29 de marzo de 2026

El Senado avaló la caída del Estatuto del Periodista tras la presión de las principales empresas del sector

En términos políticos, la votación también reflejó la sintonía entre el oficialismo y las principales empresas de medios en torno a la agenda de flexibilización. Según trascendió, representantes empresariales mantuvieron reuniones previas con la ministra Patricia Bullrich para expresar su respaldo editorial a la reforma.

La media sanción en el Senado de los artículos de la reforma laboral que derogan el Estatuto del Periodista dejó expuesta una disputa que trasciende lo normativo: la puja entre sindicatos y grandes grupos de medios por el modelo de contratación y el costo de los despidos en la actividad.

Pese a la campaña impulsada por el Sindicato de Prensa de Buenos Aires (Sipreba) y la Federación Argentina de Trabajadores de Prensa (Fatpren) —que incluyó movilizaciones, una solicitada con más de 3.000 firmas y respaldo de figuras públicas—, 40 senadores aprobaron los cambios que eliminan el régimen especial y modifican condiciones clave de contratación.

El respaldo legislativo se produjo luego de que las principales cámaras empresarias del sector enviaran una nota a los senadores solicitando expresamente la derogación del Estatuto, con especial énfasis en la eliminación de la indemnización agravada por despido.
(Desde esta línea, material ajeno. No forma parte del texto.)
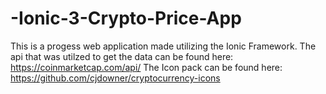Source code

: # -Ionic-3-Crypto-Price-App
This is a progess web application made utilizing the Ionic Framework. 
The api that was utilzed to get the data can be found here: https://coinmarketcap.com/api/
The Icon pack can be found here: https://github.com/cjdowner/cryptocurrency-icons
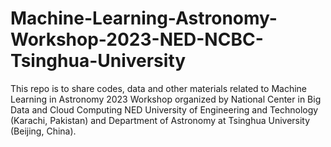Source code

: # Machine-Learning-Astronomy-Workshop-2023-NED-NCBC-Tsinghua-University
This repo is to share codes, data and other materials related to Machine Learning in Astronomy 2023 Workshop  organized by National Center in Big Data and Cloud Computing NED University of Engineering and Technology (Karachi, Pakistan) and Department of Astronomy at Tsinghua University (Beijing, China).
Entre las entidades firmantes se encuentran la Asociación de Editores de Diarios de la Ciudad de Buenos Aires —que nuclea a medios como La Nación, Clarín, Perfil, Crónica, El Cronista y Página/12— y la Asociación de Entidades Periodísticas Argentinas (ADEPA), que también integra a Infobae y otros grupos relevantes.

El punto central del reclamo empresario es la supresión de la indemnización especial prevista en el Estatuto, un mecanismo que encarece los despidos. Si bien en el dictamen original esa derogación entraba en vigencia de inmediato tras la promulgación de la ley, la presión sindical logró introducir una modificación: se fijó un plazo hasta el 1 de enero de 2027 para negociar un nuevo estatuto o convenio colectivo. Si no hay acuerdo, el régimen actual caerá automáticamente, junto con sus protecciones específicas.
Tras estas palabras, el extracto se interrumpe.